Cities and villages would be prohibited from levying municipal motor vehicle registration fees — commonly referred to as wheel taxes — under a bill receiving general file consideration Jan. 28.
LB81, introduced by Bellevue Sen. Abbie Cornett, would prohibit metropolitan class cities from levying a motor vehicle registration fee on nonresidents. Cities and villages also would be prohibited from levying a tax on nonresident motor vehicles.
Much of the discussion on the bill centered on an ordinance enacted by the city of Omaha in 2010. The ordinance requires individuals to pay a $50 fee if their vehicle is used more than 30 times a year to travel to a place of work within Omaha. The fee is collected and — after subtracting 4 percent for processing — remitted to the city by an individual’s employer.
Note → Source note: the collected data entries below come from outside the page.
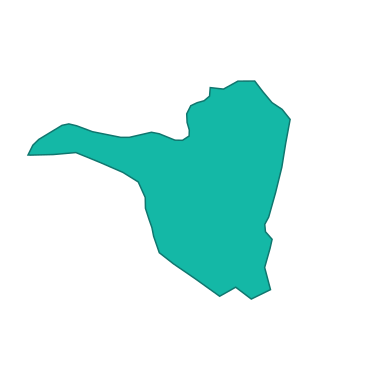 the border of Samux, rotated 329°
{"feature_id": "AZE-1686", "entity_name": "Samux", "entity_type": "District", "adm_level": 1, "iso_a3": "AZE", "parent_name": "Azerbaijan", "parent_adm1": "", "projection": "mercator", "projection_center": [46.434, 40.941], "detail": "fine", "context": "isolated", "style": "filled", "palette": "teal", "viewbox_px": 384, "rotation_deg": 329, "n_neighbors": 0, "source": "natural_earth", "source_scale": "10m", "svg_char_len": 840}
<svg xmlns="http://www.w3.org/2000/svg" viewBox="0 0 384 384"><g transform="rotate(329 192 192)"><path d="M249.3,120.0L256.4,118.9L261.4,111.9L272.0,120.0L288.4,120.6L302.9,129.2L304.4,142.6L306.6,156.6L311.8,167.6L313.5,180.3L297.4,198.5L281.7,217.1L263.4,235.5L244.8,253.0L237.7,257.2L234.5,263.9L236.3,273.8L229.9,280.5L215.4,294.1L209.0,316.1L187.7,314.3L180.4,296.1L162.0,295.6L149.9,267.6L139.1,244.0L132.7,227.2L136.3,210.2L139.3,201.9L141.1,193.2L143.7,182.0L149.1,172.6L151.1,155.7L142.8,139.5L128.1,118.9L112.8,98.4L92.5,88.5L72.4,77.1L70.5,75.8L79.7,69.9L87.8,68.0L114.9,67.9L121.5,70.2L127.2,75.8L137.7,89.0L159.0,108.4L166.5,112.9L188.0,119.9L193.9,125.2L204.1,138.8L210.5,142.8L218.4,142.5L221.6,137.5L223.6,129.9L227.7,122.3L235.4,117.4L242.4,118.1L249.3,120.0Z" fill="#14b8a6" stroke="#0f766e" stroke-width="1.5"/></g></svg>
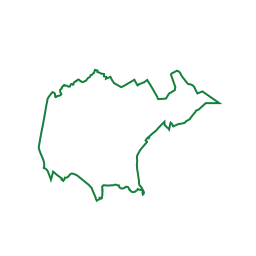 outline of Orizaba, Veracruz, Mexico, rotated 155°
{"feature_id": "50627088B96459936323530", "entity_name": "Orizaba", "entity_type": "district", "adm_level": 2, "iso_a3": "MEX", "parent_name": "Mexico", "parent_adm1": "Veracruz", "projection": "natural_earth1", "projection_center": [-97.104, 18.859], "detail": "fine", "context": "isolated", "style": "outline", "palette": "green", "viewbox_px": 256, "rotation_deg": 155, "n_neighbors": 0, "source": "geoboundaries", "source_scale": "gbopen_adm2", "svg_char_len": 5783}
<svg xmlns="http://www.w3.org/2000/svg" viewBox="0 0 256 256"><g transform="rotate(155 128 128)"><path d="M142.7,61.4L142.1,61.5L141.8,61.7L141.5,61.9L141.1,62.3L140.7,63.1L140.7,63.6L140.7,64.3L140.9,67.4L141.0,69.2L141.4,70.1L141.7,71.3L141.7,71.8L141.6,72.4L141.4,73.1L140.9,74.0L140.6,74.9L140.0,76.7L139.6,78.1L138.9,80.6L138.4,82.2L138.1,83.1L137.5,85.5L137.0,87.1L136.6,88.0L136.0,89.7L135.6,90.8L135.1,91.6L134.2,93.1L133.7,94.1L133.1,95.6L132.4,97.4L132.2,97.9L131.6,98.8L131.2,99.3L129.3,100.6L128.6,101.2L126.0,103.0L122.7,104.6L121.0,105.3L120.7,105.5L117.0,107.1L116.8,107.2L116.8,107.5L116.5,107.8L116.7,108.2L117.3,109.3L115.5,110.5L114.1,110.8L113.8,110.7L113.5,110.0L112.6,110.8L112.7,111.3L112.3,111.4L110.9,111.8L109.4,112.3L107.6,112.8L107.2,112.9L106.9,112.9L106.8,113.0L106.5,113.0L106.3,113.1L106.1,113.1L105.9,113.2L105.5,113.3L104.1,113.6L100.5,115.2L92.3,118.3L93.6,115.0L93.3,114.6L92.7,113.1L92.4,111.9L91.6,110.9L91.4,109.3L88.9,112.5L87.9,114.0L87.1,114.8L86.5,113.4L86.3,112.0L86.3,111.9L86.5,111.5L86.5,110.9L86.3,110.3L85.7,110.4L83.6,110.3L81.1,110.3L80.6,110.2L80.1,110.1L78.5,109.6L74.7,108.7L72.3,109.6L70.1,109.7L68.1,110.0L67.4,110.5L63.7,112.4L59.9,114.2L59.3,114.9L58.5,114.9L56.0,114.9L47.0,117.7L34.8,112.0L45.1,129.7L50.5,130.0L50.7,134.0L50.6,137.2L51.4,139.5L53.0,141.2L54.8,142.3L55.4,143.8L56.0,146.3L56.4,148.4L56.9,150.1L57.5,153.8L57.4,155.4L58.0,157.7L59.4,159.2L65.4,159.0L66.5,158.3L67.8,145.1L69.6,142.5L76.2,141.9L81.2,138.6L88.4,141.4L88.4,141.6L88.5,142.1L88.5,142.3L88.5,142.8L88.4,143.0L88.3,143.4L88.6,146.7L88.9,150.4L89.4,156.3L89.6,158.1L89.9,160.0L90.3,163.0L90.3,163.4L94.1,162.6L97.4,162.9L100.2,163.0L100.3,162.9L100.4,162.6L100.6,162.6L101.4,162.6L101.7,166.5L101.8,167.7L101.8,169.0L103.3,168.9L104.0,168.8L105.0,168.7L106.2,168.6L108.4,168.4L109.7,168.3L110.5,168.2L112.8,168.0L113.4,168.0L114.1,167.9L114.6,167.9L115.4,167.8L116.9,167.9L121.8,174.7L121.8,175.2L121.9,176.1L122.2,177.8L122.3,181.8L124.7,181.9L127.1,182.0L126.8,182.4L126.2,183.6L128.0,185.0L127.7,185.6L126.9,187.1L128.8,188.3L129.0,188.3L130.6,190.3L132.1,191.8L131.4,193.0L132.3,193.7L133.4,194.6L134.2,193.7L134.7,193.4L135.1,192.8L135.3,192.5L135.8,192.3L136.2,192.2L136.5,192.2L137.1,191.9L137.6,191.7L138.0,191.5L139.1,191.6L139.7,191.6L139.9,191.4L140.2,191.0L140.6,190.7L140.8,190.5L141.5,190.3L142.2,190.2L142.9,190.2L143.3,190.1L143.7,190.0L144.4,189.6L145.1,189.2L145.7,188.8L146.0,188.6L147.3,188.7L148.0,188.7L148.4,188.7L149.1,188.7L149.6,188.7L149.9,188.8L150.2,189.0L150.4,189.4L150.6,189.9L150.9,190.0L151.1,190.3L151.2,190.5L151.4,190.9L151.6,191.1L151.7,191.3L151.8,191.6L151.8,191.9L151.9,192.1L151.9,192.3L152.1,192.5L152.3,192.7L152.6,192.9L152.8,193.0L153.0,193.0L153.3,192.9L153.5,192.9L153.9,192.8L154.1,192.7L154.4,192.6L154.7,192.3L154.9,192.3L155.0,192.3L155.3,192.5L155.5,192.6L155.7,192.4L156.0,192.4L156.3,192.4L156.5,192.4L156.8,192.2L157.1,192.2L157.4,192.2L157.8,192.0L158.1,191.8L158.3,191.6L158.6,191.3L158.8,190.9L158.9,190.7L159.2,190.5L159.4,190.4L159.6,190.4L159.8,190.6L159.9,191.0L160.0,191.3L160.4,191.7L160.6,191.8L160.9,191.8L161.2,191.7L161.4,191.6L161.7,191.4L162.1,191.1L162.3,190.9L162.7,190.7L163.0,190.5L163.1,190.4L163.2,190.2L163.5,190.3L163.8,190.4L164.1,190.4L164.4,190.6L164.5,190.8L164.7,191.0L164.8,191.2L164.9,191.3L165.1,191.5L165.3,191.8L165.6,192.1L165.8,192.4L166.2,192.7L166.5,192.8L166.8,192.7L167.1,192.8L167.3,193.3L167.5,193.8L167.8,194.0L168.0,194.0L168.7,193.6L169.0,193.5L169.3,193.3L169.8,193.2L170.1,193.0L170.4,192.9L170.6,193.0L170.7,192.9L171.0,192.5L171.1,192.2L171.3,191.9L171.5,191.9L171.7,191.7L172.1,191.6L172.9,191.4L173.4,191.3L173.6,190.9L173.7,190.3L173.9,189.9L174.1,189.5L174.3,189.1L174.3,188.8L174.2,188.5L174.1,188.1L174.1,187.8L174.1,187.4L174.2,187.0L174.2,186.7L174.7,186.5L175.1,186.4L175.6,186.3L176.1,186.3L176.5,186.3L176.8,186.3L177.9,186.7L178.3,186.8L178.9,186.9L179.2,186.7L179.5,186.6L180.0,186.5L180.4,186.4L180.7,186.7L180.7,187.3L180.6,187.8L180.4,188.2L179.9,189.5L179.8,190.3L180.1,191.1L180.4,191.5L180.6,191.7L180.8,191.8L181.0,191.9L181.2,192.1L181.4,192.4L184.4,190.9L186.5,189.8L187.3,189.3L187.8,188.9L188.8,188.1L189.4,187.2L190.8,185.2L192.1,183.5L194.2,180.5L195.6,178.5L197.1,176.3L198.0,175.1L198.1,174.9L198.7,174.0L202.4,168.8L202.8,168.3L203.7,167.0L204.9,165.2L206.5,163.2L208.8,160.0L211.0,156.9L211.8,155.8L213.6,153.2L215.5,150.5L216.7,148.7L217.3,147.6L217.7,145.3L217.9,142.9L218.0,140.6L218.1,137.8L218.2,135.4L218.4,133.8L218.5,133.1L219.0,131.3L219.4,130.2L219.7,129.4L220.8,128.0L221.2,127.3L220.9,127.1L220.5,126.8L219.9,125.9L219.6,125.2L219.3,124.5L219.1,123.8L219.0,123.0L219.4,116.6L219.7,113.7L216.5,117.4L214.3,120.1L213.3,118.0L212.5,116.0L211.7,114.5L209.2,110.0L210.0,109.4L209.0,107.4L207.4,108.3L206.1,109.5L206.0,109.3L204.5,109.0L203.3,109.1L202.4,109.2L201.6,109.8L200.8,110.2L199.1,110.6L198.2,110.5L196.3,109.1L194.1,106.4L191.7,101.5L187.5,92.9L186.3,88.9L186.5,86.6L186.7,79.2L187.1,77.4L187.0,75.3L186.3,75.4L185.5,75.5L185.3,75.5L184.7,75.5L183.9,75.6L183.1,75.7L183.1,76.5L182.2,75.9L181.8,75.3L181.1,75.6L181.1,76.4L180.0,77.4L179.5,78.2L179.2,78.9L178.4,80.5L178.1,81.1L177.7,81.6L177.7,82.7L177.5,82.8L177.3,82.8L176.4,84.9L176.4,85.7L175.9,86.0L174.5,86.5L170.8,84.5L169.5,83.8L168.1,83.5L166.0,82.4L164.2,82.2L163.4,82.0L162.6,81.5L161.6,80.4L161.2,79.8L160.6,79.8L160.8,77.5L160.0,76.6L159.6,75.9L157.5,75.2L155.3,75.4L155.2,75.6L154.5,75.6L154.3,75.4L153.1,74.6L153.0,74.4L152.8,74.0L152.8,71.4L152.4,71.4L152.1,69.4L151.2,68.1L150.2,67.7L149.9,67.5L148.5,67.3L147.2,67.7L146.1,67.7L145.6,67.9L145.0,68.5L144.8,68.2L144.3,67.9L144.0,67.6L143.1,66.9L141.7,65.7L141.4,65.3L141.4,64.2L141.6,64.0L142.0,63.6L142.3,62.8L142.7,61.4Z" fill="none" stroke="#15803d" stroke-width="2"/></g></svg>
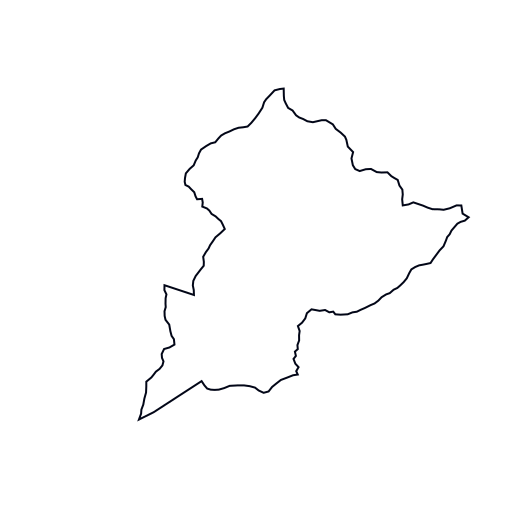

As introduced, LB81 would limit municipal licenses or occupation taxes to only those businesses and individuals living within city limits. This provision would be removed by a pending Revenue Committee amendment.
Cornett said existing law could position cities against each other as they enact reactionary fees. LB81 would limit a city’s ability to reach outside its municipal boundaries to tax people in another jurisdiction, she said.
“If this statute is allowed to stand the way it is, you could see cities abutting against one another imposing a wheel tax,” Cornett said. “So, an individual or a home could end up paying two or three wheel taxes or, theoretically, paying a wheel tax twice on the same vehicle.”
Omaha Sen. Heath Mello said a patchwork of city motor vehicle registration fees could lead to an “arms race,” in which communities impose fees to counter fees enacted in other communities.
Omaha Sen. Brad Ashford urged senators to delay the Jan. 1, 2011, operative date of LB81, which coincides with Omaha’s fiscal year. The state has a precedent of not taking away local funding sources in the middle of city budget cycles, he said, and Omaha’s budget woes due to the recession and pension liabilities would make the bill especially burdensome right now.
“Let’s not put the city of Omaha in any more jeopardy than it already is,” Ashford said. “If you are going to change the wheel tax, don’t do it in the middle of a budget year. Give the city of Omaha time to react.”
Omaha’s fiscal problems are a burden, Cornett said, but not one that should be placed on people who do not live in the city, especially given the city’s relatively low property tax rate and generous use of tax increment financing, which she said has depleted its property tax base.
York Sen. Greg Adams said taxes should be fair and easy to administer. In the case of nonresident motor vehicle registration fees, he said, their collection poses challenges.
“For the life of me, I don’t know how you’re going to collect this,” Adams said.
Concern over fee collection is not a reason to vote for LB81, according to Omaha Sen. Brenda Council. She said Omaha has been collecting motor vehicle registration fees since 2006 from those living within three miles of the city limits.
The Legislature adjourned before voting on either the committee amendment or the bill’s advancement.